The following article is from 黪绿末座 Author 子自雝喈

它山之石,可以攻玉。

诗经 · 小雅 · 鹤鸣

基于价值的决策关注人们如何权衡利弊,认知控制则探究人们在追求目标时如何调整信息加工,两者讨论的问题看似不同,但实际上为探究人们如何选择思想和行动提供了平行的视角。本文综述了如何通过认知控制的视角更好地理解基于价值的决策机制


传统视角之所以很少将基于价值的决策和认知控制放在一起讨论,主要是因为两者主要的研究范式相去甚远(译者注:一边是风险、食物、商品之类的选项二选一,一边是Stroop、Flanker、Simon等等的冲突不冲突)。尽管两类任务涉及了类似的计算过程,但很大程度上被用于处理互不相关的问题(图1)。

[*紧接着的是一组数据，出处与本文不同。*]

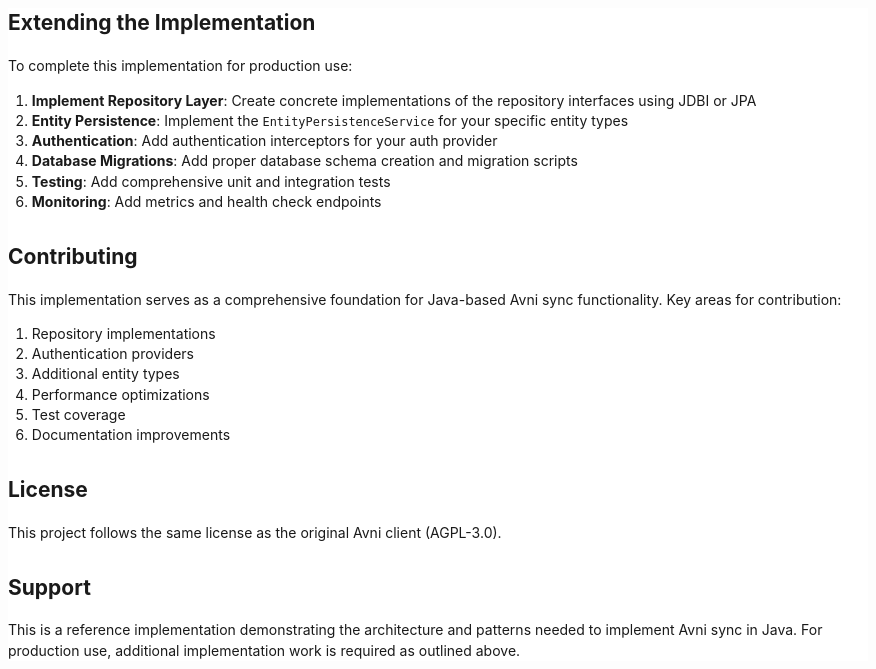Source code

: ## Extending the Implementation

To complete this implementation for production use:

1. **Implement Repository Layer**: Create concrete implementations of the repository interfaces using JDBI or JPA
2. **Entity Persistence**: Implement the `EntityPersistenceService` for your specific entity types
3. **Authentication**: Add authentication interceptors for your auth provider
4. **Database Migrations**: Add proper database schema creation and migration scripts
5. **Testing**: Add comprehensive unit and integration tests
6. **Monitoring**: Add metrics and health check endpoints

## Contributing

This implementation serves as a comprehensive foundation for Java-based Avni sync functionality. Key areas for contribution:

1. Repository implementations
2. Authentication providers
3. Additional entity types
4. Performance optimizations
5. Test coverage
6. Documentation improvements

## License

This project follows the same license as the original Avni client (AGPL-3.0).

## Support

This is a reference implementation demonstrating the architecture and patterns needed to implement Avni sync in Java. For production use, additional implementation work is required as outlined above.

图1 基于价值的决策和认知控制的基本机制。A) 经典的决策范式中,个体需要在两个选项中进行选择。加权的属性价值决定了每个选项的主观价值,这些选项的主观价值通过证据积累过程,决定最终的选择(注意,不同的模型在主观价值如何转化为证据积累上也存在差异)。不同的选项属性的权重取决于个体的可评估目标,例如正在节食的个体可能更加关注食品的健康属性而非口味属性。B) 经典的认知控制任务中,个体的选择取决于他们的任务目标,例如判断词义还是报告颜色。不同刺激特征的信息,通过证据积累的过程产生反应。关键是,其中一种特征的加工通路比另一种更加自动化(对应词义加工更粗的箭头),增加了干扰目标相关特征的可能性。监控这一积累过程及其结果,有助于确定何时需要额外的控制来向上调节当前的目标。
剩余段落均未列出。